- Poster
- Directed by: Tamilvannan
- Written by: Tamilvannan
- Starring: Jeevan Kamna Jethmalani
- Cinematography: A. Venkatesh
- Edited by: Raja Mohammad
- Music by: Yuvan Shankar Raja
- Production company: Madras Entertainment
- Release date: 8 November 2007;
- Running time: 142 minutes
- Country: India
- Language: Tamil

= Machakaaran =

Machakaaran is a 2007 Indian Tamil-language romantic action film written and directed by Tamilvannan. The film stars Jeevan and Kamna Jethmalani in lead roles. The film score and soundtrack were composed by Yuvan Shankar Raja. The film was released on 8 November 2007 during Diwali.

== Plot ==
Vicky is the eldest son of a railway officer. He is a perpetual loser in whatever he does and other family members look down upon him. One day, he meets Shivani, the daughter of a rich textile tycoon, who has brought all the luck to her father Rajangam. The "unlucky" Vicky is drawn towards the "lucky" Shivani, and they fall madly in love. Due to circumstances, they are forced to elope, with Shivani’s cop brother in hot pursuit. The lovers decide to go to Rajangam’s village in Theni, where he is considered and treated as "Mr. Nice Guy", a philanthropist and savior of the locals, and is given the honour of conducting the temple festival every year. How the runaway couple against all odds rips his good guy image and exposes him in front of the entire village forms the rest of this predictable yarn.

== Soundtrack ==
For the musical score of Machakaaran, director Thamizhvaanan teamed up with composer Yuvan Shankar Raja again, after the duo gave chart-topping songs in the director's previous venture Kalvanin Kadhali (2005). The soundtrack, which features 5 tracks overall, was released on 24 October 2007 and garnered generally positive reviews.

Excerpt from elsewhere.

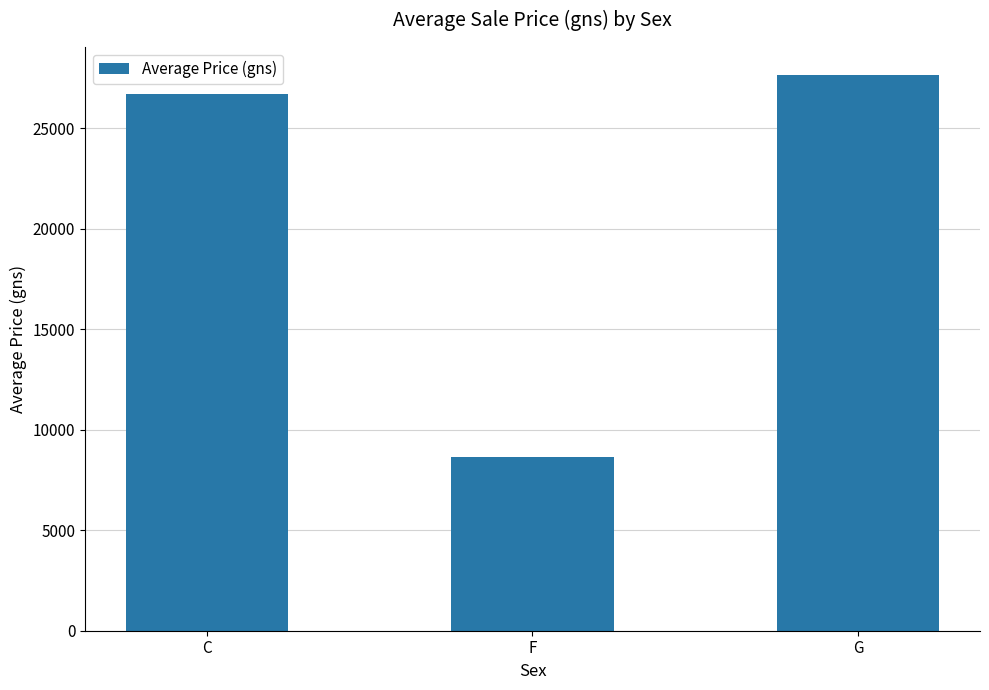

Between C and F, which is larger?

C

| Song | Singer(s) | Duration | Lyricist |
|---|---|---|---|
| "Nellayila Mannedutha" | Roshini | 4:43 | Pa. Vijay |
| "Vaanathayum Megathayum" | Haricharan | 4:49 | Pa. Vijay |
| "Vayasu Ponnukku" | Mahalakshmi Iyer | 3:47 | Pa. Vijay |
| "Jigiruthaanda" | Shankar Mahadevan, Snekha Bandh | 4:21 | Pa. Vijay |
| "Nee Nee Nee" | Hariharan, Madhushree | 4:33 | Devandharan |

== Reception ==
A critic from Rediff.com rated the film 1/2 out of 5 stars and wrote that "Machakkaran is a sheer waste of time, money, efforts and everything else thanks to the absence of anything worthwhile during its span of approximately 195 minutes". A critic from Sify wrote that the film "turns out to be a hackneyed, boring regressive piece of kitsch, that leaves you exhausted at the end!" Kalki magazine wrote the film would have reached another dimension if the twists had been made less predictable. But the director has struggled which sadly he couldn't do. Malini Mannath of Chennai Online wrote "'Machakkaran' is a much better effort than the director's earlier film 'Kalvanin Kadhali'. If only he had worked more on the second half of the script, the film would have turned into a more engaging entertainer".